- Problem statement -
Every line below that holds "Left" must be copied.

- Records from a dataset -
········

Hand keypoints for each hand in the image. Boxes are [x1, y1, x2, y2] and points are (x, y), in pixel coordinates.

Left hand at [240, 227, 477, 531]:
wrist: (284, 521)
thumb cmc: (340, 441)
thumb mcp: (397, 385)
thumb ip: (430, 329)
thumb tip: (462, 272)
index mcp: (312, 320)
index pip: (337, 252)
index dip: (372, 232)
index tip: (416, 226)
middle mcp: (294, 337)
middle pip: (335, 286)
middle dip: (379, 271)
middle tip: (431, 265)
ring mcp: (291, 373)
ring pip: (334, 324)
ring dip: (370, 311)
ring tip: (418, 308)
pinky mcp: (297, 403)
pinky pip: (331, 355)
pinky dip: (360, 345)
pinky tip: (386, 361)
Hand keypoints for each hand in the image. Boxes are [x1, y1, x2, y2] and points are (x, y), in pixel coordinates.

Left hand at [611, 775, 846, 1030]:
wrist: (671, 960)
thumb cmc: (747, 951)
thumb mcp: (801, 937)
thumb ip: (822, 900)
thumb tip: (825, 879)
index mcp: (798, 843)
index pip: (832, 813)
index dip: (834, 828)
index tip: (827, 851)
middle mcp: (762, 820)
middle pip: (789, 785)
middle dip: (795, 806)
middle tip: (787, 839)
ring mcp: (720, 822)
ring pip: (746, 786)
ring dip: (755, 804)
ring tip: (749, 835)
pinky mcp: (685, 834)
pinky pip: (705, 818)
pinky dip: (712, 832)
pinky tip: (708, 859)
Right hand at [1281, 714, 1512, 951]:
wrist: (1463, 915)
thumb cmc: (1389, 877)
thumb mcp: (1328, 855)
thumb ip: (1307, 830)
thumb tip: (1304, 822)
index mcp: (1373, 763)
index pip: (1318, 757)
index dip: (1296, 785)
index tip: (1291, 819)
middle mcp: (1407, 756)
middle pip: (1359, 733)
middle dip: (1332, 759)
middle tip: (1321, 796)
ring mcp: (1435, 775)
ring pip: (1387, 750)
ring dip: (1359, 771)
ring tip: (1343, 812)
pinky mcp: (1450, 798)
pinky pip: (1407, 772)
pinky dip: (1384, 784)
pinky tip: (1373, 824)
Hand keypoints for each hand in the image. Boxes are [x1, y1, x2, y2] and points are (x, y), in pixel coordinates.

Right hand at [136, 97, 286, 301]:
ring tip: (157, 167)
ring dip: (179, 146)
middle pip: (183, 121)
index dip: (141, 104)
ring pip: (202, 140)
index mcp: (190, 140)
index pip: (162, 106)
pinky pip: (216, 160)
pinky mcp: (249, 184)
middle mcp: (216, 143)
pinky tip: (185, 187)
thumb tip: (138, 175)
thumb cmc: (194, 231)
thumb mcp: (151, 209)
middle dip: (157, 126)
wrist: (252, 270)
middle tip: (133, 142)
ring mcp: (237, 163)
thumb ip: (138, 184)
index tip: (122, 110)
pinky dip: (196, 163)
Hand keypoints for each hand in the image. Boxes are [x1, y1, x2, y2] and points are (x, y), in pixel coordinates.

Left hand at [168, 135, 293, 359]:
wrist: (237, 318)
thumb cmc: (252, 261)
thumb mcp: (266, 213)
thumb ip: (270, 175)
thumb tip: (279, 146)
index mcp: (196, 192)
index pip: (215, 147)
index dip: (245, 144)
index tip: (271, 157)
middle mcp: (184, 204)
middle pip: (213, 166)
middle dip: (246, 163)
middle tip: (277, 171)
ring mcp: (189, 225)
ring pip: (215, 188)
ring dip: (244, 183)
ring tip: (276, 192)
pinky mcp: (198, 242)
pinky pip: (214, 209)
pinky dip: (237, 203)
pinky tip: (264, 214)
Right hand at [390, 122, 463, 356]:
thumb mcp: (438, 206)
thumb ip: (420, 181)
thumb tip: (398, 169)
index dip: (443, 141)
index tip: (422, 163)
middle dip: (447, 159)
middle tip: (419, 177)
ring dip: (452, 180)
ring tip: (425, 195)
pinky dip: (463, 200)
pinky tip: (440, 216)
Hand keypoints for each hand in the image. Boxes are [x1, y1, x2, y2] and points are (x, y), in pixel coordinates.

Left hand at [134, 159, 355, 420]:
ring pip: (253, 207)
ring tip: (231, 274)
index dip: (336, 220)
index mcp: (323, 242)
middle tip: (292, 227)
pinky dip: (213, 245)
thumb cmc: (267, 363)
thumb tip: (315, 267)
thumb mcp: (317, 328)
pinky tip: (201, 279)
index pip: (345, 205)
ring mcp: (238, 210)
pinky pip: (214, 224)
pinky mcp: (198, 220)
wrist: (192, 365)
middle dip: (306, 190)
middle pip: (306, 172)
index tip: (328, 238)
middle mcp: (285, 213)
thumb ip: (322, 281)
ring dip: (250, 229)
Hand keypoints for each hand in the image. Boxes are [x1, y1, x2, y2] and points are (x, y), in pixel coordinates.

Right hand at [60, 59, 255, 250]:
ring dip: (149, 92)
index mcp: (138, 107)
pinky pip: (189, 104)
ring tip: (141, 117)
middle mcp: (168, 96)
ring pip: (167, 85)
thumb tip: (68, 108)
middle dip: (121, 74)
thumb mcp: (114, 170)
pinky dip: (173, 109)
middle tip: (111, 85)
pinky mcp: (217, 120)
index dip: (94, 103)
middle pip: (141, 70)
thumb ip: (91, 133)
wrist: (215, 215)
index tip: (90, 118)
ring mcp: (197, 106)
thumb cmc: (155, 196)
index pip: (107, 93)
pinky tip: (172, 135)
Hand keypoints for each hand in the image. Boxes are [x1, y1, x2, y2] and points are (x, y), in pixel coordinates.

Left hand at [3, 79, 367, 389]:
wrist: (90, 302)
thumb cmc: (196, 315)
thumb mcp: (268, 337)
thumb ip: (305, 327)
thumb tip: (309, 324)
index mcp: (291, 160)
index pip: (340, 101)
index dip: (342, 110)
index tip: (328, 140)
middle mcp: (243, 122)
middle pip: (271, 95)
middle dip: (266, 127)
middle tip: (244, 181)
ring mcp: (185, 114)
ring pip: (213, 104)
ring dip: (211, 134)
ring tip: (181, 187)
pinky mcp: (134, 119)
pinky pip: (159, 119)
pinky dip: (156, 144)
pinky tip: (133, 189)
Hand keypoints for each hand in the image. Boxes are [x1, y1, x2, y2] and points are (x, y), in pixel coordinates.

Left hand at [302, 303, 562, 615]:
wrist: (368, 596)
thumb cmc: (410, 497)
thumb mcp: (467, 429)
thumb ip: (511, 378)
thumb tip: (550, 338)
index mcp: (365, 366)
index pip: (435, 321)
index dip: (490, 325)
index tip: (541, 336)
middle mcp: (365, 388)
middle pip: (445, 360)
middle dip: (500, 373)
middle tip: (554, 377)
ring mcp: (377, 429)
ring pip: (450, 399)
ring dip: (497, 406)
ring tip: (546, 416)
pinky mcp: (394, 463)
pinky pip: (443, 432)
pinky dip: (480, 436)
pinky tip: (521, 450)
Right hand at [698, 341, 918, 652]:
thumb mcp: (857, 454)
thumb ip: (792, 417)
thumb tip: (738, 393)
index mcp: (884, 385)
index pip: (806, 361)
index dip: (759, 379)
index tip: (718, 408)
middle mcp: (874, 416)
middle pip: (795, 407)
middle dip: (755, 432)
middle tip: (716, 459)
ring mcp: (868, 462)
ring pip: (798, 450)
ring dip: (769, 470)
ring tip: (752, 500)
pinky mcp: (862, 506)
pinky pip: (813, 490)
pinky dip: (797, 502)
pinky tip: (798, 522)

········

- Answer to the problem -
Left hand at [240, 227, 477, 531]:
Left hand at [611, 775, 846, 1030]:
Left hand at [168, 135, 293, 359]:
Left hand at [134, 159, 355, 420]:
Left hand at [3, 79, 367, 389]:
Left hand at [302, 303, 562, 615]:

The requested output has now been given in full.